Lead(II) thiocyanate is reasonably soluble at room temperature, thus it may be difficult to identify in a solution with low concentration of lead(II) thiocyanate.

== Synthesis ==
Lead(II) thiocyanate can be formed from the acidification of lead(II) nitrate, Pb(NO_{3})_{2}, with nitric acid, HNO_{3}, in the presence of thiocyanic acid, HSCN. It may also be made by reacting lead(II) acetate (Pb(CH_{3}COO)_{2}) solved in water with either potassium thiocyanate (KSCN) or ammonium thiocyanate (NH_{4}SCN), thus causing a white precipitation of solid lead(II) thiocyanate according to the ion reaction:

Pb^{2+}(aq) + 2SCN^{−}(aq) → Pb(SCN)_{2}(s)

According to X-ray crystallography, the anhydrous salt is a coordination polymer. The Pb^{2+} ions are each bonded to eight thiocyanate anions, with four Pb-S and four Pb-N bonds. The motif is reminiscent of the fluorite structure. Strontium thiocyanate, calcium thiocyanate, and barium thiocyanate adopt the same structure.

== Reactivity ==
When exposed to UV or visible light, lead thiocyanate will turn yellow due to the presence of sulfur. It is violently oxidized by nitric acid and will release highly toxic hydrogen cyanide gas on contact with acid. At high temperatures it releases sulfur dioxide gas. Like other metal cyanides, it explodes on heating when mixed with sodium nitrate.

== Health hazards ==
Skin and eye irritant, can induce lead poisoning by ingestion or inhalation.

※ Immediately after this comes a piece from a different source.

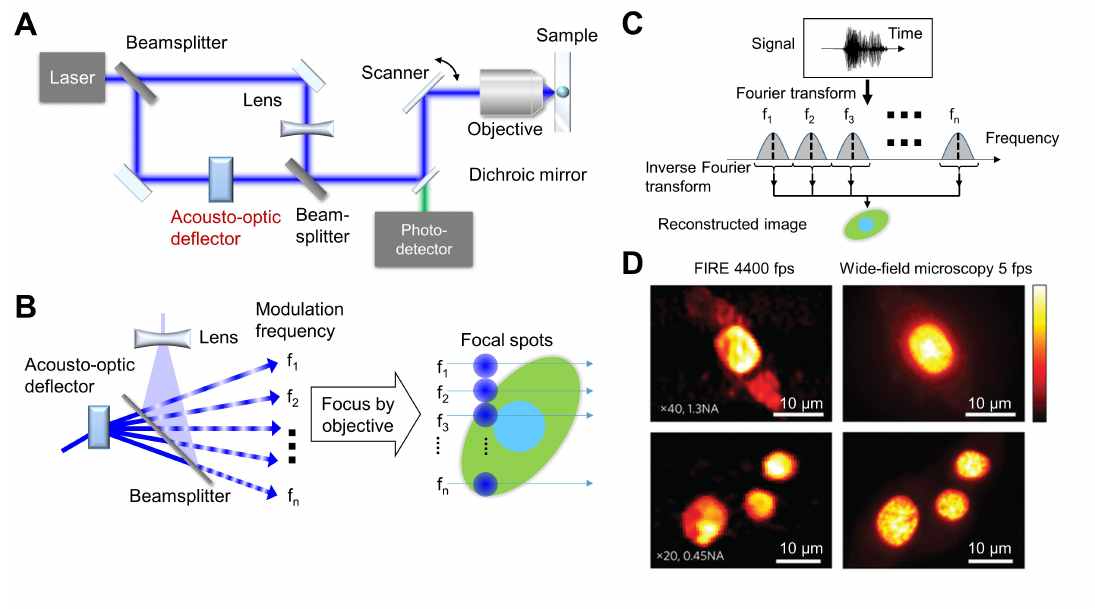
Fig. 7. FIRE. (A) Schematic. (B) Principle of radiofrequency encoding. (C) Principle of the image reconstruction. (D) Fluorescence imaging of cells with FIRE in comparison to conventional wide-field microscopy. ©Figure courtesy of Ref. [9].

Symptoms include gastrointestinal disorders, irritation of digestive tract, leg cramps, muscle weakness, paresthesia. High doses can result in coma or death. Symptoms present in 1 to 2 days.

== Uses ==
Lead thiocyanate is used in explosives, specifically an ingredient in primers for small-arms cartridges, safety matches, and to reverse aniline black dyeing (Gideon). It can also be used as a precursor for preparing perovskite solar cells.